御茶ノ水の駅を降りて、その近くにギリシア正教の教会がある。その教会のドームはギリシア正教特有の丸まった形のドームである。

藤山一郎は『ニコライの鐘』という曲を歌っている。この曲を聴くと、この界隈を歩いた頃を思い出す。昔、ニコライ堂の横の坂道を歩いたりした。ニコライ堂の中には入らなかったが、あの特徴ある形のドームは遠くからでも見えた。

今は、東京は高いビルが乱立して、空が見えなくなってきている。冒頭の「青い空さえ、小さな谷間」という歌詞から判断すると、昭和27年のその頃から、高いビルが建ち始めて、空が見えなくなってきたようだ。

この歌は、藤山一郎向きの歌である。彼は背筋をまっすぐ伸ばして口を大きく開けて堂々と歌う。戦後の焼け跡の時代にはなぜか名曲が多い。人々の心の癒やしになった曲ばかりである。

このあたりのことを考えると、自分の過去の思い出がいくつか現れる。

一番古い思い出は、自分が中学生の頃だ。

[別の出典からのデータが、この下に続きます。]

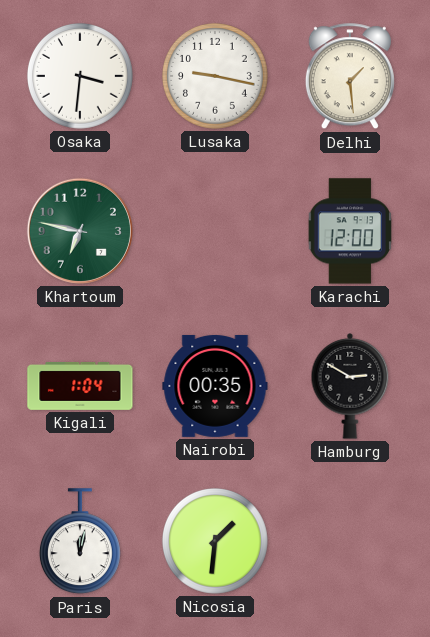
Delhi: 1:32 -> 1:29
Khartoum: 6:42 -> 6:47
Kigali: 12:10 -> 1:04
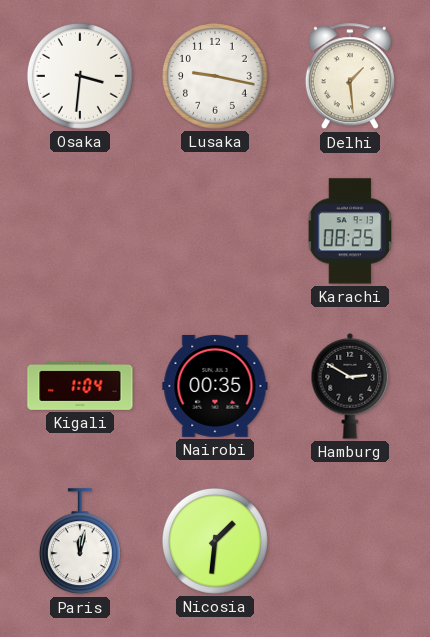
Khartoum: 6:47 -> none
Karachi: 12:00 -> 08:25
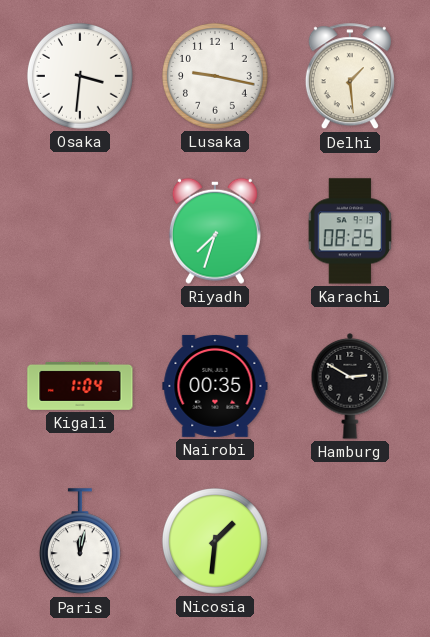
Riyadh: none -> 7:33
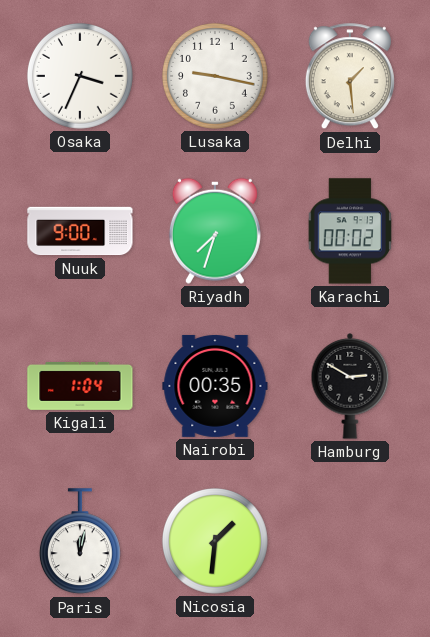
Osaka: 3:31 -> 3:34
Nuuk: none -> 9:00
Karachi: 08:25 -> 00:02
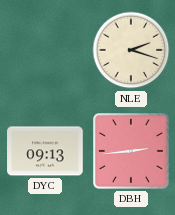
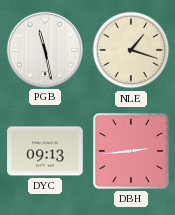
PGB: none -> 11:28
NLE: 2:18 -> 1:18
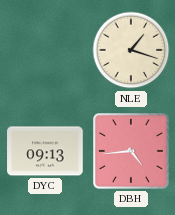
PGB: 11:28 -> none
DBH: 2:44 -> 4:44
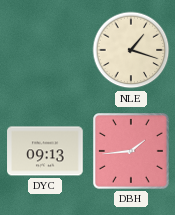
DBH: 4:44 -> 1:44
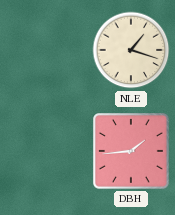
DYC: 09:13 -> none
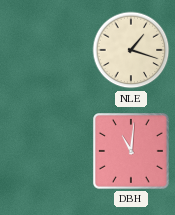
DBH: 1:44 -> 11:01
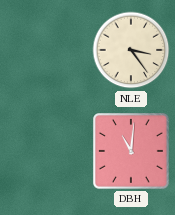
NLE: 1:18 -> 3:24
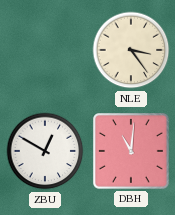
ZBU: none -> 12:50
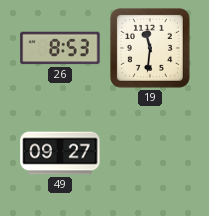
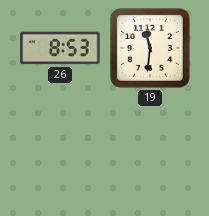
49: 09:27 -> none
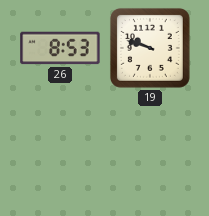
19: 11:31 -> 9:48
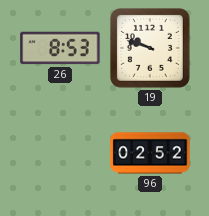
96: none -> 02:52
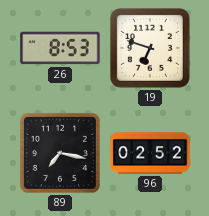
19: 9:48 -> 6:48
89: none -> 7:17
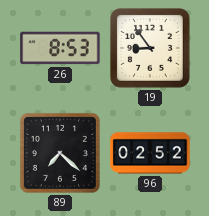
19: 6:48 -> 8:54
89: 7:17 -> 7:22
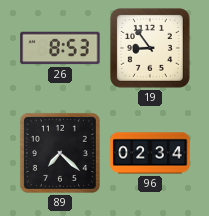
96: 02:52 -> 02:34
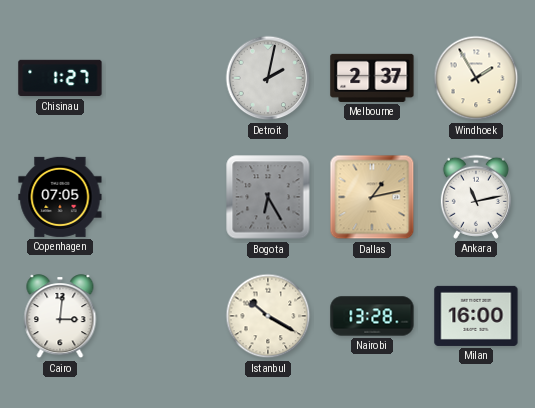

父親に神田の古本屋街に連れて行ってもらった。誰かにそこには、いろいろな本がたくさんあるという話を教えてもらい、父親にねだって連れて行ってもらった。その頃の神田には、まだ路面電車が走っていた。その日は、2冊ほど中学生向けの本を買ってもらった。

次は、自分が大学生の頃、神田の界隈、特に古本屋街はよく歩いて、安本を探していた頃を思い出す。本だけ出なくて、レコードもたくさん売っていた。クラシックの盤ならば、デスク・ユニオンという店があり、そこで何枚か外国からの輸入盤を購入した。そんなことも懐かしい。その頃は、古本屋街をうろつき回るのが好きだった。大学の授業はあまりなじめず、時間つぶしにその当たりを動き回ったのだ。

さて、昨年だが、懐かしさのあまり、神田界隈を訪ねたことがあった。古本屋の多くは廃業となっていて、モダーンな服の専門店などになっていた。たしかに、最近は人々は本は買わない。自分も本は買わなくなった。それは、ネットでかなりの情報が得られるし、買うとしても、電子書籍 Kindle でダウンロードすることが多くなったからだ。

少子高齢化の時代、学生の数が減ってきている。本を買う学生の数も減ってきている。このことも影響しているだろう。古本街はこれからますます廃れていくようである。古本屋街には強い逆風が吹いている。昭和の懐かしい風景が少しずつ消えていくのは寂しい。これも時代の趨勢か。